WYBRANY FRAGMENT:
************
W sobotę mieliśmy święto. Po dwóch miesiącach jedzenia bułkopodobnego czegoś, co Kanadyjczycy nazywają chlebem, z piekarnika wyjęliśmy swój pierwszy bochenek. Dzielimy się tą małą (wielką!) radością.
Wszystko zaczęło się od przygotowania zakwasu. Bąbelki i kwaskowaty zapach dawały nadzieję, że to może naprawdę się udać!
Po kilku godzinach wyrastania ciasta, było ono gotowe, by znaleźć się w piekarniku.
I wreszcie jest! Jeszcze trochę ciepły, pachnący, z chrupiącą skórką, jakże przyjemny w dotyku, pyszny. Po prostu chleb.
Pozdrawiamy Annę (vel „szkołę wiedeńską”), z której przepisem i wskazówkami, to przedsięwzięcie musiało się udać! I oczywiście idziemy na kanapkę.
Jadłabym!
Fajna blacha, lubię takie szerokie.
************
WYCIĄG DANYCH:
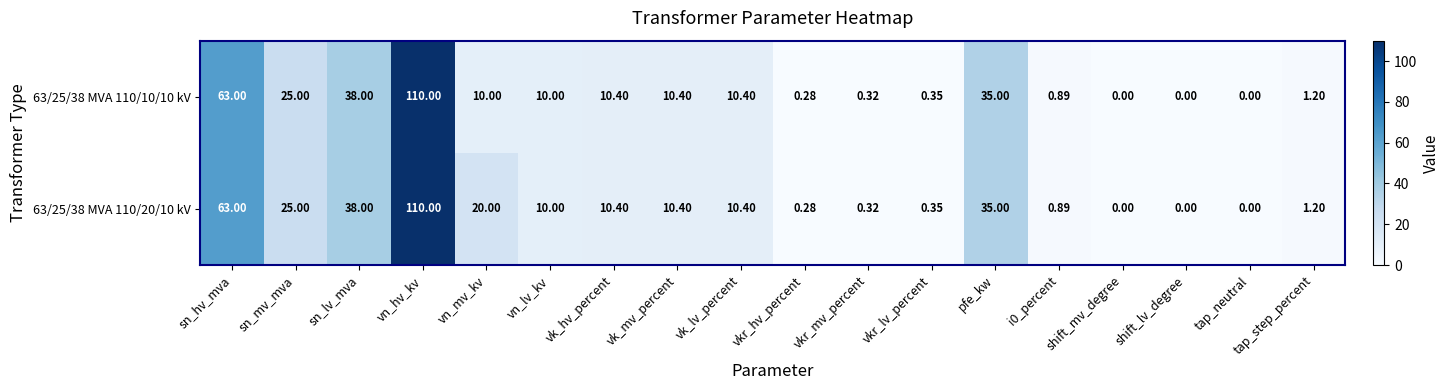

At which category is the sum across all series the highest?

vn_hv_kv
************
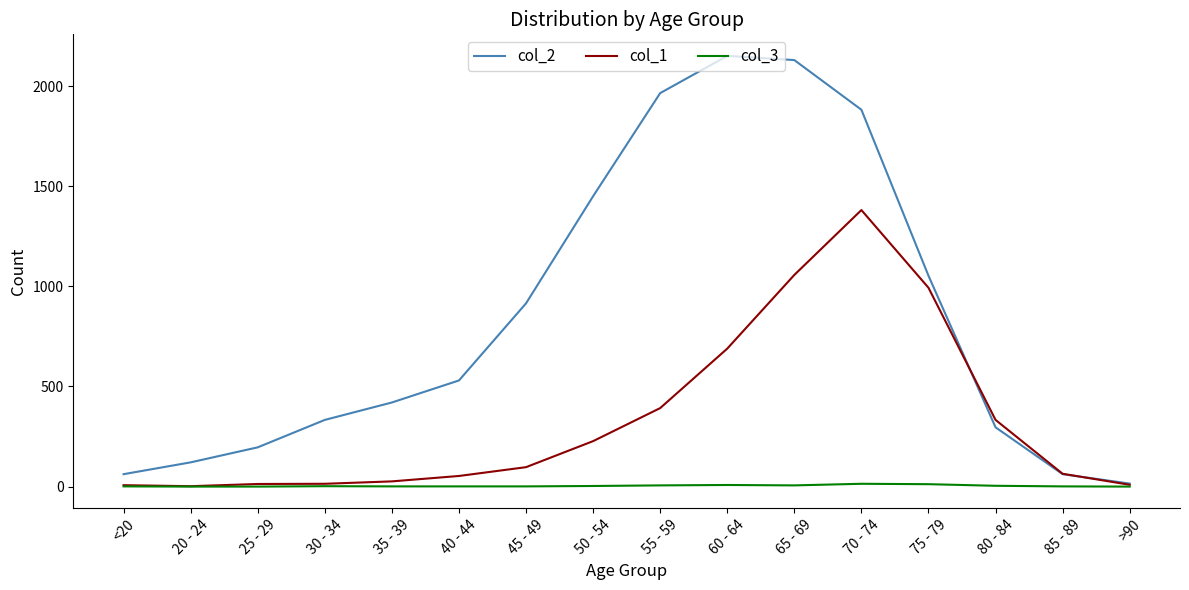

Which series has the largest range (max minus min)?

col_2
************
SPRAWDŹ ZROZUMIENIE:
a) Według wpisu o domowym chlebie po ilu miesiącach jedzenia kanadyjskiego pieczywa z piekarnika wyjęto pierwszy własny bochenek?
b) Przepisz dokładnie część wpisu o domowym chlebie: zacznij od słów „Wszystko zaczęło się”, a zakończ na słowach „się w piekarniku.”.

WYNIKI ZADAŃ:
a) Po dwóch miesiącach.

b)
Wszystko zaczęło się od przygotowania zakwasu. Bąbelki i kwaskowaty zapach dawały nadzieję, że to może naprawdę się udać!
Po kilku godzinach wyrastania ciasta, było ono gotowe, by znaleźć się w piekarniku.